Es gibt einen Unterschied zwischen "Instrument spielen" und "Musik machen". Der Anfang ist "Instrument spielen", denn zuerst braucht man ein paar Werkzeuge im persönlichen Kasten, die man später zum "Musik machen" einsetzen kann. Der Weg zu einem gefüllten Werkzeugkasten ist geprägt von relativ statischen Übungen zu einzelnen Bewegungsmustern, durch die man irgendwie durch muss.
Im zweiten Schritt lernt man, diese unterschiedlichen Bewegungsmuster in verschiednen Abfolgen abzurufen, ohne ins Stolpern zu geraten. Diese Phase braucht viel Konzentration und dient im Wesentlichen der Automatisierung von Bewegungsmustern. Dein Rückenmark muss das lernen, damit das Gehirn nicht mehr so stark bemüht werden muss.
Im dritten Schritt lernst du, diese Bewegungsmuster passend zum Ablauf von Musikstücken einzusetzen. Hierbei lernst du, dich in Musikstücken zu orientieren, also zu wissen, wo du gerade bist und was als Nächstes dran ist. Auch hier ist Konzentration gefordert, das bewusste Abrufen von vorher erlernten Mustern im Kontext von Musik. Diese Schritte laufen immer wieder nacheinander und auch parallel ab. Lernst du etwas Neues, muss erst mal der Bewegungsablauf passen, dann die Einbettung in andere Dinge, die du spielst und danach die Anwendung in der Musik. Bist du hier angekommen, kannst du covern oder Stücke mit festgelegten Abläufen spielen. Was du noch nicht kannst, ist auf das aktuelle Geschehen in der Band zu achten und darauf zu reagieren. Verpasst der Sänger den Einsatz, kommst du ins Straucheln, weil du bisher nur das Gelernte reproduzieren kannst: du bist noch nicht frei.

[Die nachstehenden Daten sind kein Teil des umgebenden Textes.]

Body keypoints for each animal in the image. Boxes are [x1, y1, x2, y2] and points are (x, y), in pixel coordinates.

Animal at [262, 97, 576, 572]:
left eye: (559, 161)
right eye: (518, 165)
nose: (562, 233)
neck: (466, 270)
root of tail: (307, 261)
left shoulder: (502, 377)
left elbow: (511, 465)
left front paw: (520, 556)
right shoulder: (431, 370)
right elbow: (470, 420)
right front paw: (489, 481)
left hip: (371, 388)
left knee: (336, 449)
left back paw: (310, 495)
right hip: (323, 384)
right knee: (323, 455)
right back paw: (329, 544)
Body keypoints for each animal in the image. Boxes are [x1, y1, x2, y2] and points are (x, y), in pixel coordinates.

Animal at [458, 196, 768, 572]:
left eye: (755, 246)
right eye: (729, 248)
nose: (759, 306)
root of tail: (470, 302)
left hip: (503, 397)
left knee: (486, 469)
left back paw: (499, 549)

Denn: Das eigentliche "Musik machen" fängt erst dort an, wo das Nachdenken aufhört und man einfach nur noch spielt. Dies gilt ganz unabhängig davon, ob man Noten benutzt oder nicht. Denn wirklich frei spielen kannst du erst, wenn du quasi vor deinem inneren Ohr hörst, was du als nächstes spielen möchtest und es dann einfach, ohne groß nachzudenken, umsetzt. Gleichzeitig bist du mit deinem Spiel nicht voll ausgelastet, sondern hast genug Kapazitäten, um den anderen Leuten in der Band zuzuhören und auf das zu reagieren, was sie spielen. Eben wenn Fehler passieren, oder die Musik improvisierte Elemente enthält. Der Weg dahin dauert für jeden unterschiedlich lang, je nach Begabung und investierten Ressourcen.
Mein Vorschlag wäre, viel und exakt zu covern. Das kann man auch ohne Lehrer (meistens) und man lernt dabei eine Menge Dinge, die man so selber nicht spielen würde.

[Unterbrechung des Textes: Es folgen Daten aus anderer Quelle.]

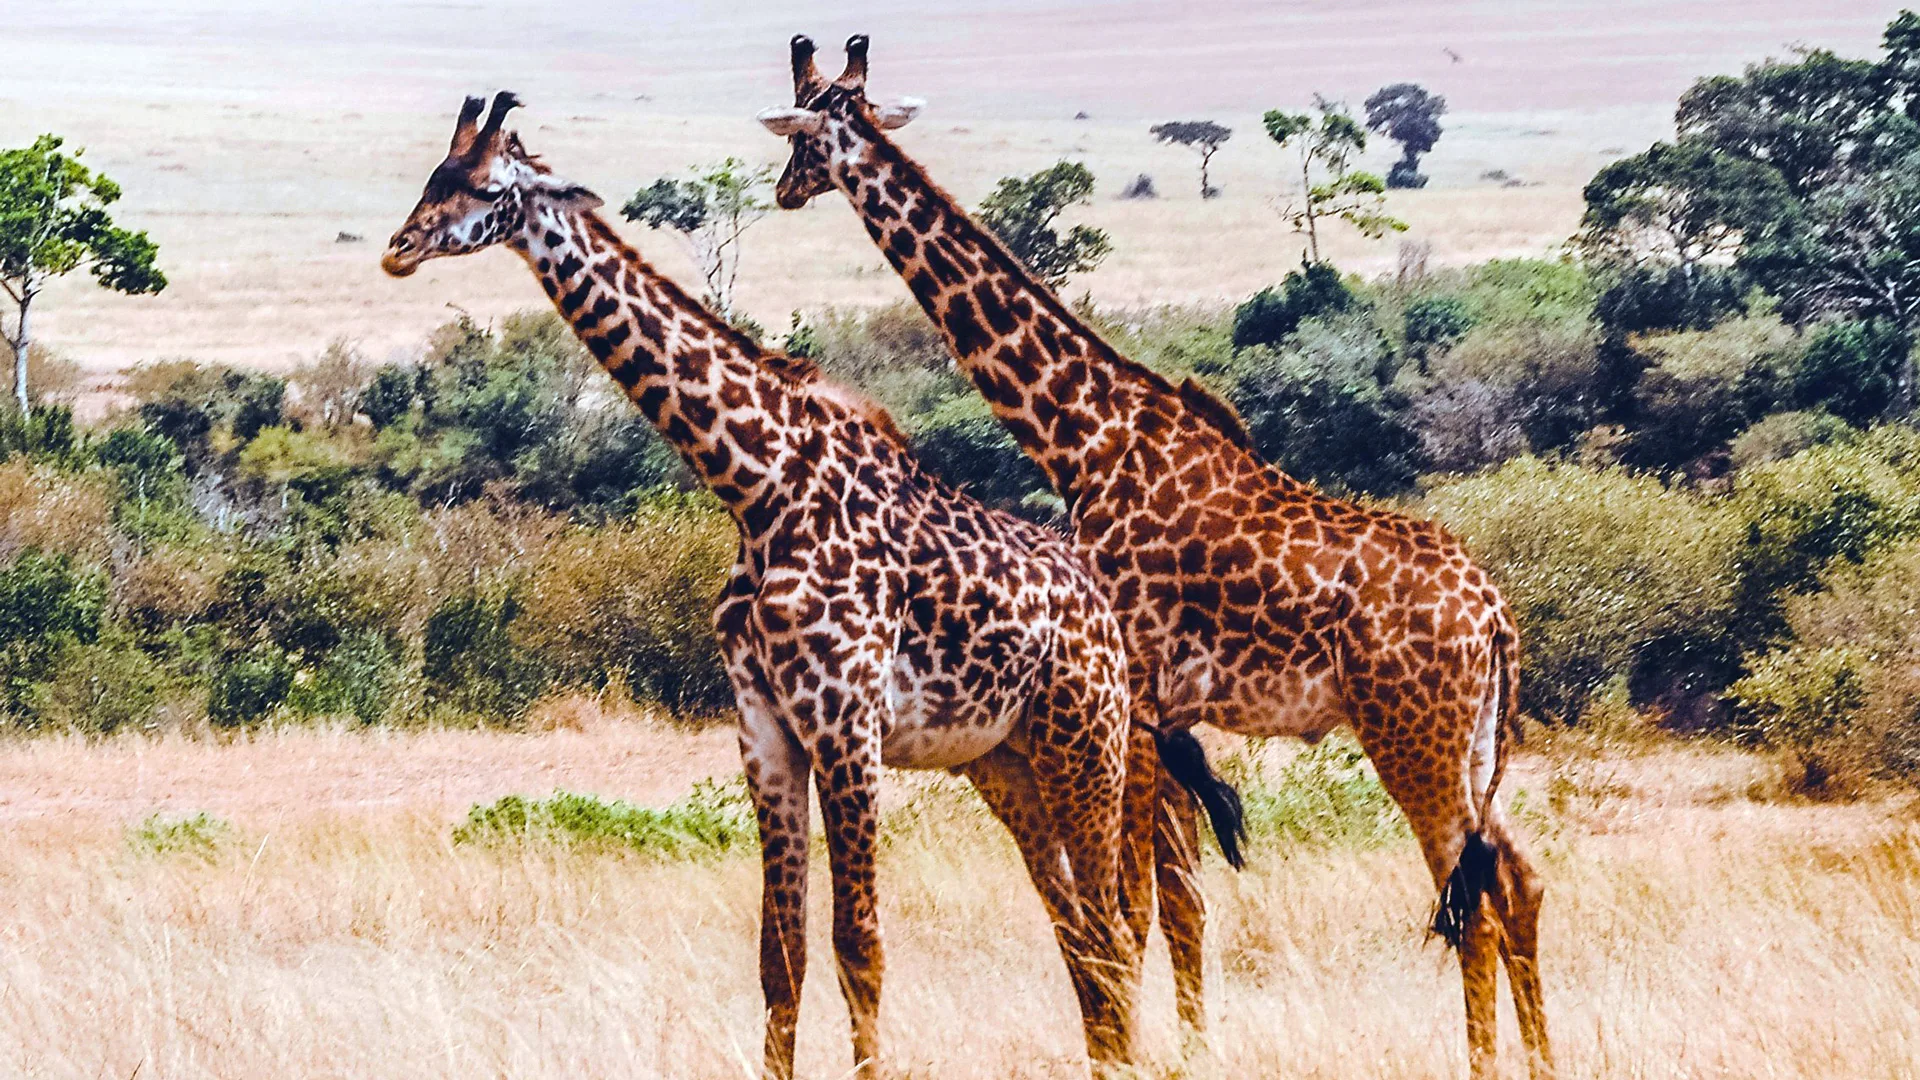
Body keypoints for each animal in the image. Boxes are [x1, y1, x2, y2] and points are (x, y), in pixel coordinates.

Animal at [380, 90, 1144, 1068]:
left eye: (482, 185)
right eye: (431, 175)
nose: (399, 248)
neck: (760, 489)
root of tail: (1103, 612)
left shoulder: (847, 724)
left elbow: (860, 943)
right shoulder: (766, 730)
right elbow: (780, 954)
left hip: (1085, 740)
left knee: (1114, 929)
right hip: (1005, 762)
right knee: (1081, 934)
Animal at [756, 35, 1551, 1076]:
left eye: (804, 132)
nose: (781, 191)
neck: (1083, 434)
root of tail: (1494, 619)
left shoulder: (1130, 701)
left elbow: (1133, 915)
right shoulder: (1162, 716)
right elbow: (1177, 906)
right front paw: (1187, 1047)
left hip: (1412, 739)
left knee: (1473, 903)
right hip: (1472, 743)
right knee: (1521, 882)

So habe ich es im Prinzip auch gemacht. Das ganz freie Spiel lernt man allerdings am besten, indem man mit anderen Leuten zusammen improvisiert.
P.S.: Es ist meine feste Überzeugung, dass alleine solieren zu können, die unwichtigste Fähigkeit am Schlagzeug ist, sozusagen die kleinste Kirsche auf der Torte. Die allerwenigsten können daraus eine Karriere machen, man sollte sich dabei nicht von den vielen Youtubern täuschen lassen, denn das ist in der Regel keine Karriere. Es ist für die allermeisten von uns viel wichtiger, sich sicher in einem Bandgefüge bewegen zu können und den anderen diese Sicherheit auch zu vermittlen. Die wissen es sehr zu schätzen, wenn auf dich Verlass ist.